Baljit Sangra is a Vancouver-based filmmaker whose films shine a light on underrepresented and marginalized voices and stories. A six-time Leo Award nominee, Sangra’s films have routinely premiered at festivals around the world. She directed the NFB-produced feature documentary Because We Are Girls, exploring the impact of sexual abuse on a Punjabi family living in BC. Because We Are Girls had its world premiere in 2019 at Hot Docs and was the Opening Gala film at Doxa Film Festival. It is still screening at festivals and winning awards and is now on Amazon. Other documentaries include the award-winning Many Rivers Home, a personal story about seniors living in assisted care at the end of life; Have You Forgotten Me , that shines a light on North America’s oldest Sikh Temple in North America ‘ anchored by the letters of a wife left behind ; Warrior Boyz, examining the long-running gang scene unique to the Indo-Canadian enclave of BC’s Lower Mainland and Hockey United following dreams of two South Asian hockey hopefuls. Baljit I president of Viva Mantra films Inc which launched by producing several season of an A&E series VIVA! for City TV/ Omni.
Brishkay Ahmed is an Afghan-Canadian filmmaker.
She’s also the director of Unveiled: Kohistan Video Scandal and Story of Burqa. As a member of the Directors Guild of Canada, Playwrights Guild of Canada, and DOC BC, she’s a dedicated member of our creative industries
in Canada and Afghanistan.
Co-Directors: Sean Horlor and Steve J. Adams
Someone Like Me
As proud members of the queer community, directing duo Sean Horlor and Steve J. Adams have created work that shines a spotlight on misunderstandings — queer and otherwise. Their first feature-length documentary, Someone Like Me (NFB), follows a group of young LGBTQ+ strangers who unite to help Drake, a fun-loving gay man, escape to Vancouver from life-threatening persecution in Uganda. Sean and Steve have directed and produced more than 20 projects together, including the award-winning short The Day Don Died (Hot Docs 2019) and Brunch Queen (Inside Out 2018). They recently completed a series of shorts for Knowledge Network entitled Dear Reader, and their next feature documentary, Satan Wants You, is currently in development with CBC documentary Channel.

◆ LISTED RECORDS

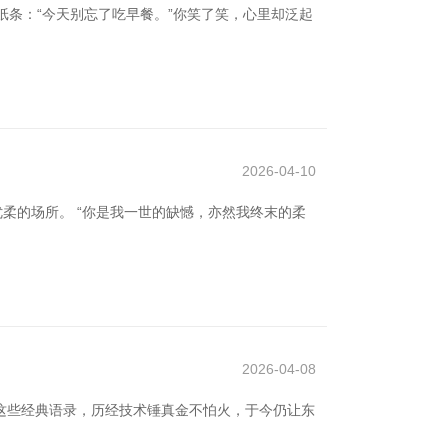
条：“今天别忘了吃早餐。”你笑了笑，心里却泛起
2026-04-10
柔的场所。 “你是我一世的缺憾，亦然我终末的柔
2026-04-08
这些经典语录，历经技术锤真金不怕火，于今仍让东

--

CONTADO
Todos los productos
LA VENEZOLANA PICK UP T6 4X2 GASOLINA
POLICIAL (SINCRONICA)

◆ WHAT YOU SHOULD DO
Please reproduce the stretch of the filmmaker profiles that begins at the words "Brishkay Ahmed is" and stops after "Canada and Afghanistan.".

◆ RESULT FOR THIS TASK
Brishkay Ahmed is an Afghan-Canadian filmmaker.
She’s also the director of Unveiled: Kohistan Video Scandal and Story of Burqa. As a member of the Directors Guild of Canada, Playwrights Guild of Canada, and DOC BC, she’s a dedicated member of our creative industries
in Canada and Afghanistan.